*** Opening of EXTRACT ***

On the CIO, I've refused to visit family members currently doing CIO. It would be too emotionally distressing for me to listen to a baby cry. But DD has 5 yo old friends who CIO as babies. I'm not going to bar the friendship or ignore the mom. If she's pg, I let her know we never did CIO and look, DD sleeps fine in her own bed, to get the gears turning. (And the mom was talking about how hard CIO was and how she was dreading it).
post #37 of 204
Quote:
Originally Posted by 1littlebit View Post
everyone keeps saying if it comes up or someone asks their opinion.... how else would you talk about it? i can't imagine ambushing some poor unsuspecting person who is minding their own business at the grocery store or something. has this happened to any of you? b/c that would inappropriate IMO ... not to mention just weird.
Um, YES! There are threads about it all the time! It's happened to me some.

*** Close of EXTRACT ***
*** Opening of INPUT DATA ***

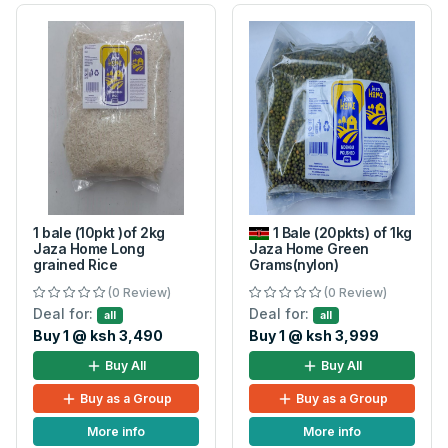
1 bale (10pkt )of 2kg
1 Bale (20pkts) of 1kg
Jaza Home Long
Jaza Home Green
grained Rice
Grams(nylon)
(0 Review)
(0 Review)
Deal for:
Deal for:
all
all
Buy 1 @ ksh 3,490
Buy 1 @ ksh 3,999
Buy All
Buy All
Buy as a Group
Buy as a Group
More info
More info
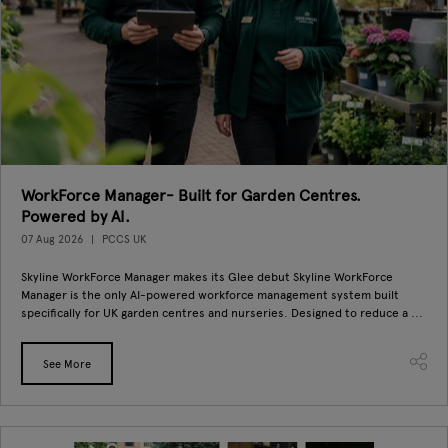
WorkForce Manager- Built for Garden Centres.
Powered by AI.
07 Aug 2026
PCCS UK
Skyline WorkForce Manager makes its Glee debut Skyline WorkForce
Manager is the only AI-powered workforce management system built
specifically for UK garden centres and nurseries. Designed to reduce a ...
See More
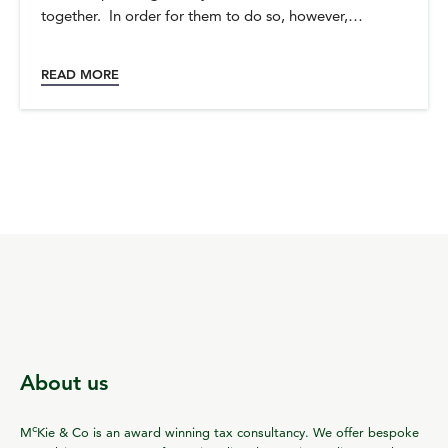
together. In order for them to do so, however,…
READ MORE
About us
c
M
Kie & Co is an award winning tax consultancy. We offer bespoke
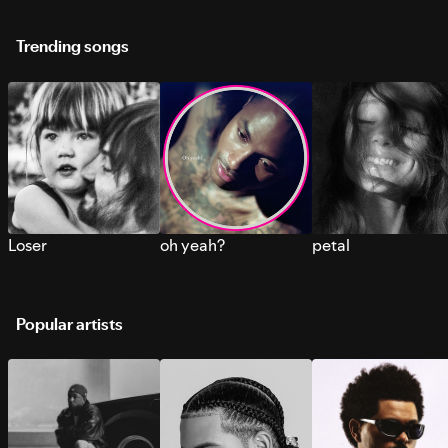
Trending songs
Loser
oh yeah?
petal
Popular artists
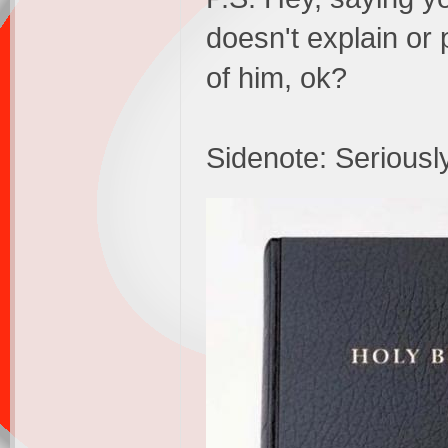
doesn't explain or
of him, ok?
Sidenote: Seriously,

*** Close of INPUT DATA ***

→ DIRECTIONS
**A)** From the forum excerpt on cry-it-out, extract everything from "post #37 of" down to "to me some.".
**B)** Answer these from the forum excerpt on cry-it-out:
(i) What reason does the writer give for refusing to visit family members currently doing CIO?
(ii) How old are DD's friends who did CIO as babies?
(iii) In the quoted post, where does its writer picture someone being ambushed while minding their own business?

→ ACTIVITY ANSWERS
**A)**
post #37 of 204
Quote:
Originally Posted by 1littlebit View Post
everyone keeps saying if it comes up or someone asks their opinion.... how else would you talk about it? i can't imagine ambushing some poor unsuspecting person who is minding their own business at the grocery store or something. has this happened to any of you? b/c that would inappropriate IMO ... not to mention just weird.
Um, YES! There are threads about it all the time! It's happened to me some.

**B)**
(i) It would be too emotionally distressing for the writer to listen to a baby cry.
(ii) They are 5 years old.
(iii) At the grocery store.